Um show da cantora paraense Joelma anunciado pela Prefeitura de Santa Bárbara do Tugúrio, no Campo das Vertentes, está na mira do Ministério Público de Minas Gerais (MPMG). O órgão acionou a Justiça para pedir a suspensão de uma apresentação da artista, cujo cachê para se apresentar na festa de aniversário da cidade, no próximo dia 27/12, foi fixado em R$ 550 mil . É a terceira vez em três anos que o município é alvo de uma ação por contratar a mesma cantora por valores considerados desproporcionais em relação ao orçamento da cidade.

A ação civil pública tem como alvos tanto a Prefeitura de Santa Bárbara do Tugúrio quanto a empresa J Music Editora e Produções Artísticas, responsável por negociar a contratação de Joelma. Na argumentação, a Promotoria de Justiça de Defesa do Patrimônio Público aponta que o valor cobrado pela apresentação da cantora é muito superior, por exemplo, ao que foi gasto para a celebração do aniversário da cidade em 2023, quando o município desembolsou menos de R$ 80 mil. 

O MPMG aponta ainda que os R$ 550 mil para contratação de Joelma extrapolam, e muito, gastos do município com serviços essenciais para atendimento à população. Em 2022, por exemplo, o orçamento liberado pela prefeitura de Santa Bárbara do Tugúrio para ações de saneamento não ultrapassaram R$ 160 mil, segundo o Ministério Público, enquanto o investimento em habitação foi de apenas R$ 3.500. "Assim, o que se quer demonstrar é que o município não sabe escolher as prioridades e desprender recursos públicos, pois diversas de suas pastas recebem e, de fato, receberam valores muito aquém que um único show contratado", diz o promotor de Justiça Vinícius de Souza Chaves.

A promotoria também levanta a possibilidade de que o contrato firmado tenha sido superfaturado. Isso porque, segundo levantamento feito pelo MPMG, “o valor médio cobrado pelas apresentações da cantora em outros municípios é de R$ 445 mil, o que representaria um superfaturamento da ordem de R$ 105 mil”. 

E não se trata de um caso isolado.

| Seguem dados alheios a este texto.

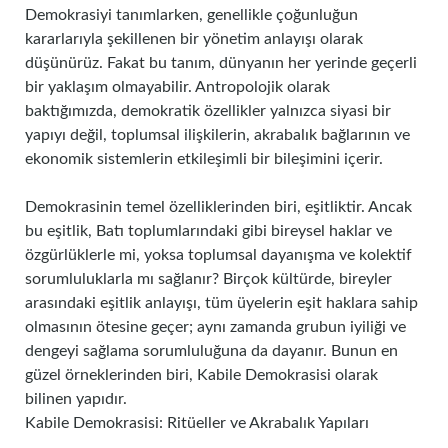
Demokrasiyi tanımlarken, genellikle çoğunluğun
kararlarıyla şekillenen bir yönetim anlayışı olarak
düşünürüz. Fakat bu tanım, dünyanın her yerinde geçerli
bir yaklaşım olmayabilir. Antropolojik olarak
baktığımızda, demokratik özellikler yalnızca siyasi bir
yapıyı değil, toplumsal ilişkilerin, akrabalık bağlarının ve
ekonomik sistemlerin etkileşimli bir bileşimini içerir.
Demokrasinin temel özelliklerinden biri, eşitliktir. Ancak
bu eşitlik, Batı toplumlarındaki gibi bireysel haklar ve
özgürlüklerle mi, yoksa toplumsal dayanışma ve kolektif
sorumluluklarla mı sağlanır? Birçok kültürde, bireyler
arasındaki eşitlik anlayışı, tüm üyelerin eşit haklara sahip
olmasının ötesine geçer; aynı zamanda grubun iyiliği ve
dengeyi sağlama sorumluluğuna da dayanır. Bunun en
güzel örneklerinden biri, Kabile Demokrasisi olarak
bilinen yapıdır.
Kabile Demokrasisi: Ritüeller ve Akrabalık Yapıları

O município de Santa Bárbara do Tugúrio e a empresa responsável por negociar a contratação de Joelma já são alvos de uma outra ação que busca o ressarcimento de dano causado aos cofres públicos em razão de superfaturamento apontado em outro show da cantora realizado em 2022. Em 2024, a prefeitura tentou contratar a artista novamente por R$ 500 mil, mas a negociação foi suspensa por decisão judicial.

Por meio de nota, a Prefeitura de Santa Bárbara do Tugúrio afirmou que "a contratação foi precedida de procedimento administrativo regular, com respaldo técnico e jurídico, observando a legislação vigente". Ainda conforme o município, a contratação de Joelma "integra ações voltadas à valorização cultural, ao fortalecimento do turismo e ao aquecimento da economia local, com geração de emprego e renda". A administração municipal declarou ainda que respeita a atuação do Ministério Público e que confia na análise do Poder Judiciário.